Another highlight is the first Thai production in FIND history: Uthis Haemamool’s Pratthana – A Portrait of Possession (Mar 21-22). Directed by Japanese rising star Toshiki Okada, whose The Vacuum Cleaner at the Münchener Kammerspiele has been invited to this year’s Theatertreffen, the piece offers a panorama of artistic counterculture in Bangkok through the eyes of a young artist from the countryside. Expect drug-fuelled excesses and gay porn scenes in this dramatic study of a corrupt political system’s collapse.

There’ll also be some familiar faces: in Familie (Mar 17), produced at the NTGent in Belgium, Swiss director and long-time Schaubühne collaborator Milo Rau examines the construct of the family through the real-life case in Calais of a couple who hanged themselves and their two children. In The Scarlet Letter (Mar 19-21), Spanish dramatist, director and performer Angélica Liddell, who was also invited to FIND in 2017 and 2018, imagines a dystopian society hostile to art. The piece takes both Nathaniel Hawthorne’s novel of the same name and Ray Bradbury’s Fahrenheit 451 as its cues to explore art’s potential to break free from totalitarian structures.

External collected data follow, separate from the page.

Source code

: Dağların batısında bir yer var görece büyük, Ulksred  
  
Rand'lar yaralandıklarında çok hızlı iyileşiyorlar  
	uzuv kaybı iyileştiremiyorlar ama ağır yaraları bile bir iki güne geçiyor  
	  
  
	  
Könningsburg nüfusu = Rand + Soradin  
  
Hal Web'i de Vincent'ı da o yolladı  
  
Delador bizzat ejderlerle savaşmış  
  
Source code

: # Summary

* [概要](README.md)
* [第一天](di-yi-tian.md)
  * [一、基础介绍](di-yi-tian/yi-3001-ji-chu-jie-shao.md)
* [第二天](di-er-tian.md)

This year’s FIND will also unveil an experiment: French literary sen­sation Édouard Louis has teamed up with Thomas Ostermeier to create a performative reading. Last year’s Who Killed My Father (Mar 20-22) offers a tender, nuanced per­spective on Louis’ difficult relation­ship with his father. This is the first time the author has performed one of his texts and the Schaubühne has cautiously labelled the performance as a “try-out”. That doesn’t make it any less exciting, though – grab your tickets quick!

FIND Festival | Schaubühne, Wilmersdorf. Mar 11-22, all plays with English surtitles or in English.